Two giants of British media – each part of the Murdoch stable – are finally taking cannabis seriously, but we’re a long way off a consensus.
This week an investigation by The Sun showed that only a quarter of people caught in possession of cannabis between 2011 and 2015 faced charges. The Sun responded with indignation at what it sees as a “softly, softly” approach, asserting “Washington state and Colorado will come to regret their legalisation of the use of cannabis” while on the same day, The Times ran its second leading article in as many months calling for a regulated market for cannabis in the UK. The article praised the positive developments in Colorado and noted that “Britain would do well to watch and learn.”
The Sun’s investigation has revealed what has been obvious for some time: whether cannabis laws will be enforced in your community is essentially a post code lottery.
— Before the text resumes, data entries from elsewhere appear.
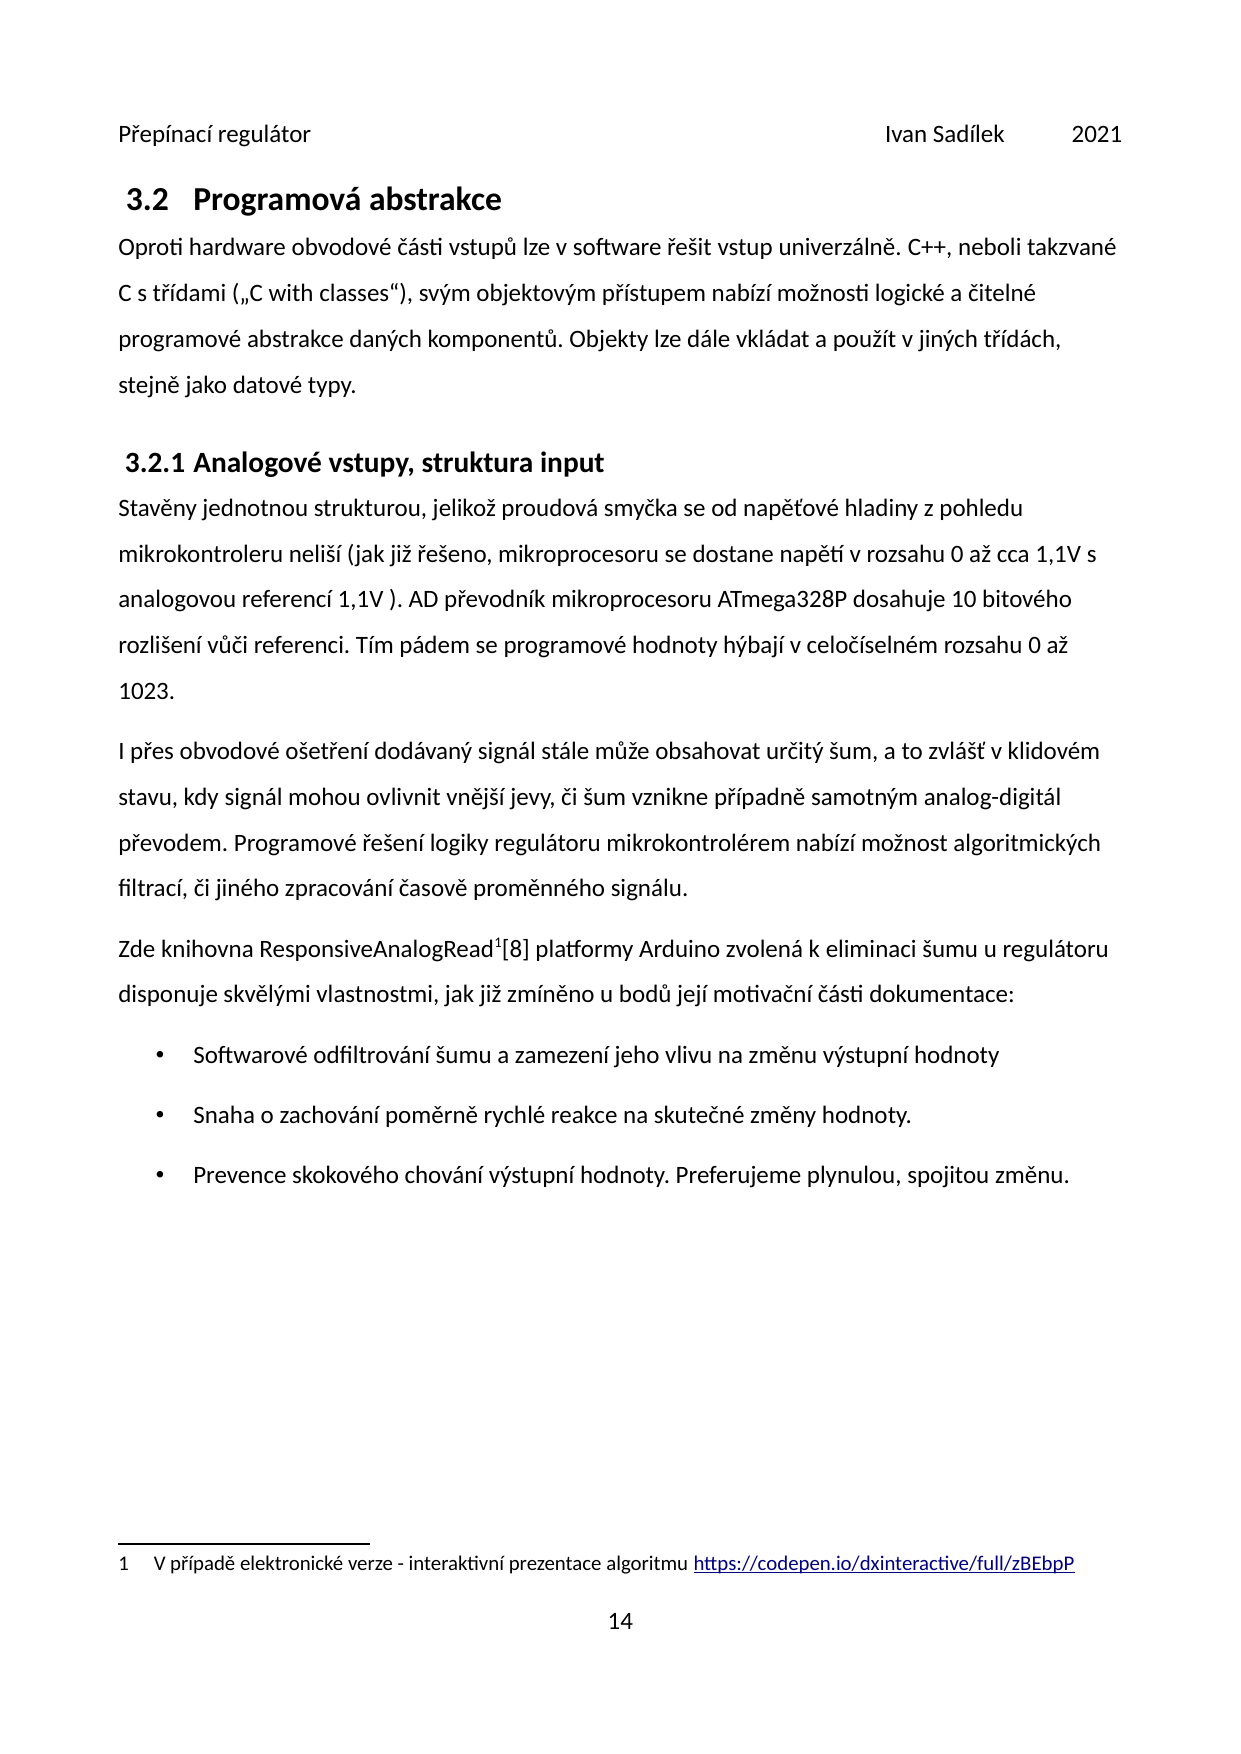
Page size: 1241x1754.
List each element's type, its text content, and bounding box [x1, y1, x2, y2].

subtitle Programová abstrakce [118, 178, 1122, 219]
text V případě elektronické verze - interaktivní prezentace algoritmu https://codepen.io/dxinteractive/full/zBEbpP [118, 1550, 1122, 1576]
text Oproti hardware obvodové části vstupů lze v software řešit vstup univerzálně. C++, neboli takzvané C s třídami („C with classes“), svým objektovým přístupem nabízí možnosti logické a čitelné programové abstrakce daných komponentů. Objekty lze dále vkládat a použít v jiných třídách, stejně jako datové typy. [118, 232, 1122, 399]
text Zde knihovna ResponsiveAnalogRead[8] platformy Arduino zvolená k eliminaci šumu u regulátoru disponuje skvělými vlastnostmi, jak již zmíněno u bodů její motivační části dokumentace: [118, 933, 1122, 1009]
subtitle Analogové vstupy, struktura input [118, 444, 1122, 479]
text I přes obvodové ošetření dodávaný signál stále může obsahovat určitý šum, a to zvlášť v klidovém stavu, kdy signál mohou ovlivnit vnější jevy, či šum vznikne případně samotným analog-digitál převodem. Programové řešení logiky regulátoru mikrokontrolérem nabízí možnost algoritmických filtrací, či jiného zpracování časově proměnného signálu. [118, 735, 1122, 903]
text Stavěny jednotnou strukturou, jelikož proudová smyčka se od napěťové hladiny z pohledu mikrokontroleru neliší (jak již řešeno, mikroprocesoru se dostane napětí v rozsahu 0 až cca 1,1V s analogovou referencí 1,1V ). AD převodník mikroprocesoru ATmega328P dosahuje 10 bitového rozlišení vůči referenci. Tím pádem se programové hodnoty hýbají v celočíselném rozsahu 0 až 1023. [118, 492, 1122, 705]
list Prevence skokového chování výstupní hodnoty. Preferujeme plynulou, spojitou změnu. [156, 1159, 1122, 1190]
list Snaha o zachování poměrně rychlé reakce na skutečné změny hodnoty. [156, 1099, 1122, 1129]
list Softwarové odfiltrování šumu a zamezení jeho vlivu na změnu výstupní hodnoty [156, 1039, 1122, 1069]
In County Durham Police and Crime Commissioner Ron Hogg has been explicit about not pursuing cannabis charges while other counties such as Cambridgeshire seem to be quietly towing the same line with charges being pursued in only 14% of incidents. Other forces appear to be cracking down, such as in Hampshire where 65% of those caught with cannabis end up with a charge or summons.
It is becoming increasingly clear that this discrepancy between what the law states and how it is enforced needs to be rectified on a national level, with some calling for legalisation whilst others believe stricter policing is in order. This schism is a reflection of the papers very different readerships, and how social class influences perceptions of drug policies in the UK. The Times’ more socially liberal and affluent readers are exposed to progressive arguments to regulate cannabis whilst The Sun’s working class readers are served up calls for more hearty prohibition.
The Sun’s editorial stance has plainly shifted under new editor Tony Gallagher after the brief liberal hiatus under his predecessor Stig Abel, meanwhile The Times position increasingly seems influenced by developments in North America.
With California looking likely to vote to legalise non-medical cannabis in November and Canada planning to legalise next year, cannabis legalisation is likely to become a much more salient political issue in the next twelve months.
It will be fascinating to watch the trajectory of Murdoch’s main UK titles’ editorial against this backdrop.